Japan reported a surprising economic upswing in the first three months of the year, shrinking the forecast of a contraction in the third largest economy in the world.
Japan’s economy, only behind United States and China, grew at an annualized rate of 2.1% in the first quarter of 2019, according to preliminary data released on Monday by Japan’s Cabinet office.
That exceeds analysts’ expectations of a 0.2% contraction, since imports fell faster than imports.
The latest data was being closely watched amid speculation that Prime Minister Shinzo Abe’s government could postpone a planned sales tax hike for the third time if the GDP growth figure were very weak.
The surprising expansion of the official GDP figure was driven mainly by imports that fell faster than exports.
Imports fell 4.6%, the biggest drop in a decade while exports fell by more than 2.4%.
“The surprising resilience of the economy at the beginning of the year means that GDP growth will be stronger this year than we had anticipated,” said economist Marcel Thieliant.
Mr. Thieliant also said that following the better-than-expected growth figures, Japan “will go ahead with the increase in sales tax scheduled for October 1.”
Some policy makers have called for a delay in increasing sales tax from 8% to 10% due to a context of uncertain internal and global economic conditions.

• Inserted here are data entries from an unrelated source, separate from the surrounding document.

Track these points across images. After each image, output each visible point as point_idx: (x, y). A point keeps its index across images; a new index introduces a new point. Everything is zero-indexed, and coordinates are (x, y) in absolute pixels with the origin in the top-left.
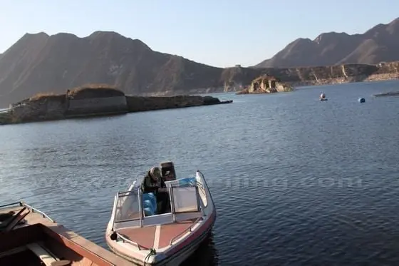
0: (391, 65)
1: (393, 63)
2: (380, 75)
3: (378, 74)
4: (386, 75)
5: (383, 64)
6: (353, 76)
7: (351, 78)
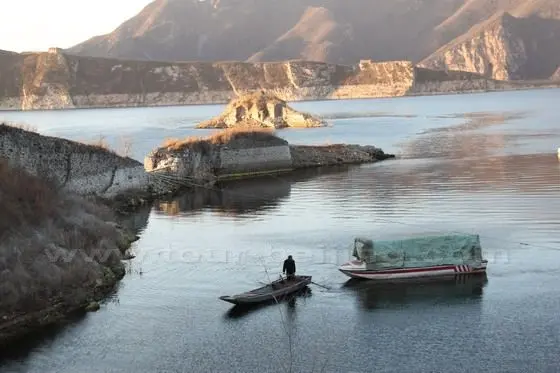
0: (381, 67)
1: (384, 64)
2: (360, 88)
3: (356, 84)
4: (372, 87)
5: (366, 65)
6: (309, 86)
7: (306, 90)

Prime Minister Shinzo Abe has already delayed the planned increase and uncertainties in the global economy, including the slowdown in growth in China and his trade war with the United States, have raised some concern that it could be delayed again.
However the country’s economic minister, Toshmitsu Motegi, seemed to indicate that plans for a higher sales tax remained on track.
“There is no change in our view that the fundamentals that support domestic demand are still strong,” Motegi told the reporters.